De um modo geral, não temos tempo para comemorar nem para lamentar erros: há sempre uma tarefa à frente
Em maio, tiro férias. Não paro de escrever. Na verdade, dedico-me a escrever bobagens, ler livros inúteis e trabalhar imagens sem nenhum valor comercial.
Continuo com olho no mundo.
A OMS suspendeu a emergência internacional, embora a pandemia não tenha acabado. Bill Gates é um bilionário, sou apenas um remediado, como se diz em Minas. No entanto concordo plenamente com ele que é necessário trabalhar para evitar a próxima pandemia.
Gates propõe uma estrutura mundial de vigilância que custaria US$ 1 bilhão por ano, um décimo dos gastos em defesa, uma gota no oceano de trilhões de dólares perdidos com uma pandemia.
No livro “Como evitar a próxima pandemia”, ele fala na necessidade de haver um bom número de pessoas que acordam todas as manhãs pensando no tema. Não é meu caso. Às vezes acordo de pá virada; às vezes, melancólico. Nem todas as manhãs dedico à humanidade.
Mas isso não significa que não possa ajudar. Nos meus 65 anos de profissão, nunca vi uma etapa tão produtiva do jornalismo como durante a pandemia. De modo geral, não temos tempo para comemorar nem para lamentar erros: há sempre uma tarefa à frente.
Escrevi um diário com mais de 250 entradas. Tornei-me mais aberto ao que C.P. Snow chama de terceira cultura: cientistas e divulgadores que aos poucos vão substituindo os intelectuais tradicionais, revelando alguns sentidos mais profundos de nossa vida, redefinindo quem somos nós.
Nossa batalha central foi combater o negacionismo e as fake news sobre vacinas. No caso brasileiro, elas nasciam do próprio governo. Essa luta, de alguma forma, continua nos dias de hoje. As big techs concentradas no lucro resistem a algum tipo de controle sobre as redes sociais. Algumas, como Google e Telegram, já levaram grandes pancadas financeiras na Europa.
Mas não desistem.
O Google no Canadá quer limitar as notícias de jornal apenas porque foi votada uma lei exigindo que pague direitos autorais a quem gastou dinheiro e suor para produzi-las. O Telegram costuma abrigar supremacistas brancos, neonazistas, bolsonaristas e tutti quanti. Resiste a colaborar com a democracia e, na verdade, a ataca de frente, ao mentir sobre o Projeto das Fake News.
Existe um ranço colonial nesse desprezo pela soberania brasileira.
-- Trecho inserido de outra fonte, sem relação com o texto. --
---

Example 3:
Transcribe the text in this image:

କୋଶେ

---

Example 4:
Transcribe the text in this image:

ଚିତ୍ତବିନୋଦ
O Telegram pertence a russos que resolveram deslocar a empresa para os Emirados Árabes, em “busca de mais liberdade”. Com esse vínculo afetivo com a extrema direita mundial, custa acreditar que o Telegram não seja uma invenção dos magos que giram em torno de Putin.
A verdade para mim é que, sem combater as fake news, por meio das leis e da educação, não estaremos preparados para enfrentar a próxima pandemia, o próximo ataque às escolas, a avalanche de discursos de ódio que as redes despejam no país.
O Brasil precisa resistir em duas frentes. Aqui dentro, é necessário afirmar a soberania diante das big techs que decidiram se transformar num ator político. Lá fora, já que o presidente viaja com frequência, é preciso falar da necessidade de articulação dos diferentes esforços nacionais para controlar esse processo destrutivo.
Se as big techs já desprezam governos e democracias agora, o que não farão no futuro próximo quando desenvolverem seu mais poderoso instrumento: a inteligência artificial? Por isso, caro Bill Gates, temos de marchar juntos para deter a próxima pandemia, mas com um olhar bem mais além da saúde pública, um olhar para o processo mesmo que criou a sua e outras grandes fortunas.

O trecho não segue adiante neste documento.